Complex Antigens Are Degraded (Processed) and Displayed (Presented) with MHC Molecules on the Cell Surface

In order for a foreign protein antigen to be recognized by a T cell, it must be degraded into small antigenic peptides that form complexes with class I or class II MHC molecules. This conversion of proteins into MHC-associated peptide fragments is called antigen processing and presentation. Whether a particular antigen will be processed and presented together with class I MHC or class II MHC molecules appears to be determined by the route that the antigen takes to enter a cell (Figure 6).

Figure 6. Processing and presentation of exogenous and endogenous antigens. (a) Exogenous antigen is ingested by endocytosis or phagocytosis and then enters the endocytic processing pathway. Here, within an acidic environment, the antigen is degraded into small peptides, which then are presented with class II MHC molecules on the membrane of the antigen-presenting cell. (b) Endogenous antigen, which is produced within the cell itself (e.g., in a virusinfected cell), is degraded within the cytoplasm into peptides, which move into the endoplasmic reticulum, where they bind to class I MHC molecules. The peptide–class I MHC complexes then move through the Golgi complex to the cell surface.

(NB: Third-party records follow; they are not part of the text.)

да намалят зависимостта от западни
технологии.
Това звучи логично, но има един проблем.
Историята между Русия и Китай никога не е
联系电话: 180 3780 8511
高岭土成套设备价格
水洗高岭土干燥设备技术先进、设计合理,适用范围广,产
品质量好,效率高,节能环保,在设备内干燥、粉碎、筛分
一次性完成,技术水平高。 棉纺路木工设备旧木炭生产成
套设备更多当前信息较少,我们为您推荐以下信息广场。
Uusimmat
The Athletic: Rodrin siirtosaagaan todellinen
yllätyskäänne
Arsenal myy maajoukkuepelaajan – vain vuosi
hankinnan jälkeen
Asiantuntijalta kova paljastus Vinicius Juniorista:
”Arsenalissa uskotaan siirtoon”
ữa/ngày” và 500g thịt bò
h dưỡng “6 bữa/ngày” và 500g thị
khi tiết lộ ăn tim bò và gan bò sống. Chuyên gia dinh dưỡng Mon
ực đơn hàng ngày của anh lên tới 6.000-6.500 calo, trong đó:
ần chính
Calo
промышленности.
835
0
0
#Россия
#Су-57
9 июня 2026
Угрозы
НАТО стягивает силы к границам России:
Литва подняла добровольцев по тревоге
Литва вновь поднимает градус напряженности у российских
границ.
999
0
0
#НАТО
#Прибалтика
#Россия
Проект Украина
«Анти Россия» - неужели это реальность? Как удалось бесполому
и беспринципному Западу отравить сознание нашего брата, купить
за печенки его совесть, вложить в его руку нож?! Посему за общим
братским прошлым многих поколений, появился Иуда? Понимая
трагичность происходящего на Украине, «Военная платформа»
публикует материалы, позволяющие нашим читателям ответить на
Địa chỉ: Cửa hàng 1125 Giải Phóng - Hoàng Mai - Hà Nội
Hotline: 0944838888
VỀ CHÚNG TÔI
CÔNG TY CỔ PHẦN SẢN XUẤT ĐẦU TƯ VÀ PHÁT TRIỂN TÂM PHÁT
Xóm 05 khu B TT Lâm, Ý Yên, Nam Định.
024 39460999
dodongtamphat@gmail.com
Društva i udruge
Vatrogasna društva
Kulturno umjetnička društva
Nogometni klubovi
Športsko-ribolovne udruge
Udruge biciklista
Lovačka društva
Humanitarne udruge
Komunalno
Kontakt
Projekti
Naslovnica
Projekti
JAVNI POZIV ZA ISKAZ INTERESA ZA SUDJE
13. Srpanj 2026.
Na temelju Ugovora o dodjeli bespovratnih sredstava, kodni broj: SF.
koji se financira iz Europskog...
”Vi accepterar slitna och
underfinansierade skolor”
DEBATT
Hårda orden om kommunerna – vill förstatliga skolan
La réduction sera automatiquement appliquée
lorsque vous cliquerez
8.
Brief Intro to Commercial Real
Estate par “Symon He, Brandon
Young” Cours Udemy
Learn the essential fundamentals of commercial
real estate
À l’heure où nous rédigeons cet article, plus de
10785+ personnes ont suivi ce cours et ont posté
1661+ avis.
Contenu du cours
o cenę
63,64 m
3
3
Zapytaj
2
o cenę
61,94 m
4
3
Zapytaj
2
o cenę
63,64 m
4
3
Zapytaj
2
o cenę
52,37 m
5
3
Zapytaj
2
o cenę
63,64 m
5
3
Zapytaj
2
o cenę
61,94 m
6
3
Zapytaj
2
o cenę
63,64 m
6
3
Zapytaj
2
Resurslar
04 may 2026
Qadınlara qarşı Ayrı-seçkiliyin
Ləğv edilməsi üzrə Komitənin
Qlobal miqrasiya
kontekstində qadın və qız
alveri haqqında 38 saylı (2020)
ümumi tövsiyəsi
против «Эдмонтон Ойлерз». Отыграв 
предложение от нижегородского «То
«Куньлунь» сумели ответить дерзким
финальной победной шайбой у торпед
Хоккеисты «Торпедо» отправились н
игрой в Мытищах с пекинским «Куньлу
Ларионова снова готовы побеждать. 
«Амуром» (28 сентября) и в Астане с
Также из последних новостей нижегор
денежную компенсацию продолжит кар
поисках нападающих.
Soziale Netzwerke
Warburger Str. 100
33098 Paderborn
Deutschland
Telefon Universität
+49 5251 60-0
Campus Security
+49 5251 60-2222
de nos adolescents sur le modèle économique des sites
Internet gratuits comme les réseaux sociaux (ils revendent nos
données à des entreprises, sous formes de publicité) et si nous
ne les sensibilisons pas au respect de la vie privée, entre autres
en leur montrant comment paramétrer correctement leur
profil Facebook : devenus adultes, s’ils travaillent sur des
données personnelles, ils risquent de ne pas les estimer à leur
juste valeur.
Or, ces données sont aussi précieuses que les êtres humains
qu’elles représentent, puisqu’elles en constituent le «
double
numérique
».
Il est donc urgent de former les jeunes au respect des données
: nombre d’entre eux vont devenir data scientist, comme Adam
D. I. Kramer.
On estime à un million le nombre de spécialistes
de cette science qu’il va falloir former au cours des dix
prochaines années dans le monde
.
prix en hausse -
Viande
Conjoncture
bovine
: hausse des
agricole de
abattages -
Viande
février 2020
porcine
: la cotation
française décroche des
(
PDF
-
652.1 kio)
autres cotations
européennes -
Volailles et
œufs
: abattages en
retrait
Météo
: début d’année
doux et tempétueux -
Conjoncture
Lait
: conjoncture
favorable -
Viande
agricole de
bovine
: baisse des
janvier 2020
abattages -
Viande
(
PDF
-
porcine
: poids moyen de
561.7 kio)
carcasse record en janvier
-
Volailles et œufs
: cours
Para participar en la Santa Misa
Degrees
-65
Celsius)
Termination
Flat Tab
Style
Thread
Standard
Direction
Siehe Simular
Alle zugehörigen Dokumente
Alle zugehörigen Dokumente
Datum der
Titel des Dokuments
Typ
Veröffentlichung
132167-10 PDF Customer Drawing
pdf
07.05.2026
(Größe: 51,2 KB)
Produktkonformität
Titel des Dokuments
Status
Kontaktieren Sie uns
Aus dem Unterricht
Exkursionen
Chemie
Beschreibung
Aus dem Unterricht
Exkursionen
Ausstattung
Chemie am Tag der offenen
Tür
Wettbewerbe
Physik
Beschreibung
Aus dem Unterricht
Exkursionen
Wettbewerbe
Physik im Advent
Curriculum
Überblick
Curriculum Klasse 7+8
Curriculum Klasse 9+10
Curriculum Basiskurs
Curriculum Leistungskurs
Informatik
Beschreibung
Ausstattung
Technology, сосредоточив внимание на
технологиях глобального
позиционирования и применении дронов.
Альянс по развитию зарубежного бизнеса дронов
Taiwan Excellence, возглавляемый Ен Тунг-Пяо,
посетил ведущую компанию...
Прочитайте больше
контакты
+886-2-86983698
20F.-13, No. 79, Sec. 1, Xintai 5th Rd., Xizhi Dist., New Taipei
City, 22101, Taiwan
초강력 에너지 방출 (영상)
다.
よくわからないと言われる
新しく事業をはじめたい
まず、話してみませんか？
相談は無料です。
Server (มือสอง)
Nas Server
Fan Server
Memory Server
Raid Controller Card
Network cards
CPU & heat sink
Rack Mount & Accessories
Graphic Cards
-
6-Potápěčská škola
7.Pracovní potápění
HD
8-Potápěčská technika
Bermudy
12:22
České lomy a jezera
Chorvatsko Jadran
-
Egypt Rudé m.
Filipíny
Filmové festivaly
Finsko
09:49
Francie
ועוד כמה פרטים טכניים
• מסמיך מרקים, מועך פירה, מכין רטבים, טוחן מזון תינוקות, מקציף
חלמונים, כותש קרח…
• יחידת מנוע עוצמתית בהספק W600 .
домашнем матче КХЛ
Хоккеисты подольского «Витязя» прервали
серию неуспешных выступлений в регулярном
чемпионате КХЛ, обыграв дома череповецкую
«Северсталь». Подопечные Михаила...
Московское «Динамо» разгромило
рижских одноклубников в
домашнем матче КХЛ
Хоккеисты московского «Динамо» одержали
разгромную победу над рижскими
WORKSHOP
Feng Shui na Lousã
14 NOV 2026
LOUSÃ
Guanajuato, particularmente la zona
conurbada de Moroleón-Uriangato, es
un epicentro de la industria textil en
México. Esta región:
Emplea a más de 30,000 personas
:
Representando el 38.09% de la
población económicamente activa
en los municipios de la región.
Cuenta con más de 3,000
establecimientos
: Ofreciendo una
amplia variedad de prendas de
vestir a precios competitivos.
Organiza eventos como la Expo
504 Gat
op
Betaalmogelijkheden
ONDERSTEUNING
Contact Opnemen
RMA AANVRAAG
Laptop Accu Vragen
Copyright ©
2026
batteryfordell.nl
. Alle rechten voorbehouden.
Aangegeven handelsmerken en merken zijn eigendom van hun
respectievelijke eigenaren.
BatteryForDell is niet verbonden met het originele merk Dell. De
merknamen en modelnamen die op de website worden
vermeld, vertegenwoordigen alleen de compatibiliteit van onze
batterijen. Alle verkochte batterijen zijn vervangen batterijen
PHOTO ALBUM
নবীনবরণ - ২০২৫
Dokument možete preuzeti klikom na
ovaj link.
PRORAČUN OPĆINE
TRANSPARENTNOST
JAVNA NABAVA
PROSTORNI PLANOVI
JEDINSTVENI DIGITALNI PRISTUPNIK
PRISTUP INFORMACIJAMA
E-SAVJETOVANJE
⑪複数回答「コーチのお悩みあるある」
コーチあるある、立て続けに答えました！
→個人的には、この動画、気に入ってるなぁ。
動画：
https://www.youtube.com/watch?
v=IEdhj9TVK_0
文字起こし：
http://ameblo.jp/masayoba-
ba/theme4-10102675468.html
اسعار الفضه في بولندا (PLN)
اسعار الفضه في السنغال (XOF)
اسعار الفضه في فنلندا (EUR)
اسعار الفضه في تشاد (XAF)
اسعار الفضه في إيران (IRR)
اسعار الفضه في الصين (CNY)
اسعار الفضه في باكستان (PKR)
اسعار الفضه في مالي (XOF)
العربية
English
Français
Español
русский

Exogenous antigenis produced outside of the host cell and enters the cell by endocytosis or phagocytosis. Antigenpresenting cells (macrophages, dendritic cells, and B cells) degrade ingested exogenous antigen into peptide fragments within the endocytic processing pathway. Experiments suggest that class II MHC molecules are expressed within the endocytic processing pathway and that peptides produced by degradation of antigen in this pathway bind to the cleft within the class II MHC molecules. The MHC molecules bearing the peptide are then exported to the cell surface. Since expression of class II MHC molecules is limited to antigen-presenting cells, presentation of exogenous peptide–class II MHC complexes is limited to these cells. T cells displaying CD4 recognize antigen combined with class II MHC molecules and thus are said to be class II MHC restricted. These cells generally function as T helper cells.

Endogenous antigenis produced within the host cell itself. Two common examples are viral proteins synthesized within virus-infected host cells and unique proteins synthesized by cancerous cells. Endogenous antigens are degraded into peptide fragments that bind to class I MHC molecules within the endoplasmic reticulum. The peptide–class I MHC complex is then transported to the cell membrane. Since all nucleated cells express class I MHC molecules, all cells producing endogenous antigen use this route to process the antigen. T cells displaying CD8 recognize antigen associated with class I MHC molecules and thus are said to be class I MHC restricted. These cytotoxic T cells attack and kill cells displaying the antigen–MHC class I complexes for which their receptors are specific.